Brown’s memorial will be held Friday, Dec. 18, 6 p.m., at New Life Fellowship Church, 330 Wellington Ave. The funeral will be held at the same location, on Saturday, Dec. 19, at 11 a.m.
The following comments are from community leaders and organization representatives who’d like to pay tribute to Brown’s work in the community:
Former Sen. Ted O’Brien – “Just by way of background, he was a true renaissance man, in that he’d done a little bit of everything. A lot of people don’t know he was drafted out of college by the Dallas Cowboys. It’s a really funny story. The way he tells it, I can hear him laughing. He was at training camp for the Dallas Cowboys. And, he’s in training camp, and he caught the ball. He started running up the field, and a mountain of a man hit him. And, Joe tells me later, he thought, ‘As I was flying through the air, I thought, maybe this wasn’t the career of choice for me.’”

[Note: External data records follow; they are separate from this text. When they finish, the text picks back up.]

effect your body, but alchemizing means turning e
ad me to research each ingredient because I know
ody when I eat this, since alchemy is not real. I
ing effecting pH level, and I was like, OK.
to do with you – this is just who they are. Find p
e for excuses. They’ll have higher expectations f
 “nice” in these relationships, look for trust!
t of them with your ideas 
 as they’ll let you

“After that, he went back to his hometown in Harlem, and he became a principal in Harlem. Then, Mayor Ed Koch hired him to do economic development in the 42nd street area of Manhattan. Cleaning up 42nd street was really one of the crowning achievements of Koch’s career. Joe was in charge of that. Then, he came to Rochester, and, initially, I believe he worked for Eastman Kodak Company. Because they wanted to be sure they were in compliance, and Joe knew all of the requirements through his work in New York City. He also always had a great passion for youth. He worked for Hillside Children’s Center for 17 years. He was always involved in the community, and we used to intersect on a political landscape. He asked, ‘Would I be interested in hiring him as a community liaison?’ I said, ‘Joe, are you kidding me? I should be begging you to work for me.’ So, he came, and he worked for me the entire time I was in the Senate. And, literally, he became one of my closest friends. He was just a wonderful guy. He just genuinely enjoyed people, but wanted to help people. He cared about everybody. And, that is the essence of who Joe was. He was just a wonderful person, and it’s a huge loss for our community.”
Geena Cruz, community and civil rights activist – Minister Joseph Brown was a marvelous man, minster, mentor, and motivational speaker. He was a civil rights, political and community activist who paved the way for many of us. His best quality was that he loved the Lord, and truly blessed everyone he came into in contact with. Joe was a powerful, prayerful man, and saw in us what we may have never seen in ourselves – “potential.” His friendship was genuine. And, let’s not forget that he loved being a “Que Dog,” Omega Psi Phi. He was truly a political genius.”
Zola Brown, executive vice president, Coalition of Black Trade Unionists –“Joe was our community father. A great activist for the people, Joe always got to the core of issues, and eloquently gave you a resolve.”
Jamie Romeo, Monroe County Democratic Party Chair – “He was one of the aides we had for Ted Obrien when we were in the Senate, when I was Ted’s chief of staff. Joe always had a way of bringing people together, and he was such a key part of the family. We really just had so many people, from so many parts of the county. We learned so much from him, and he definitely was very passionate. He was so active, and he was involved in so many great things in the area. It’s kind of difficult, in a few words, to put down what he really meant to us, but he’ll be really greatly missed. His passing came as a shock, not only to me, but to a great many people.”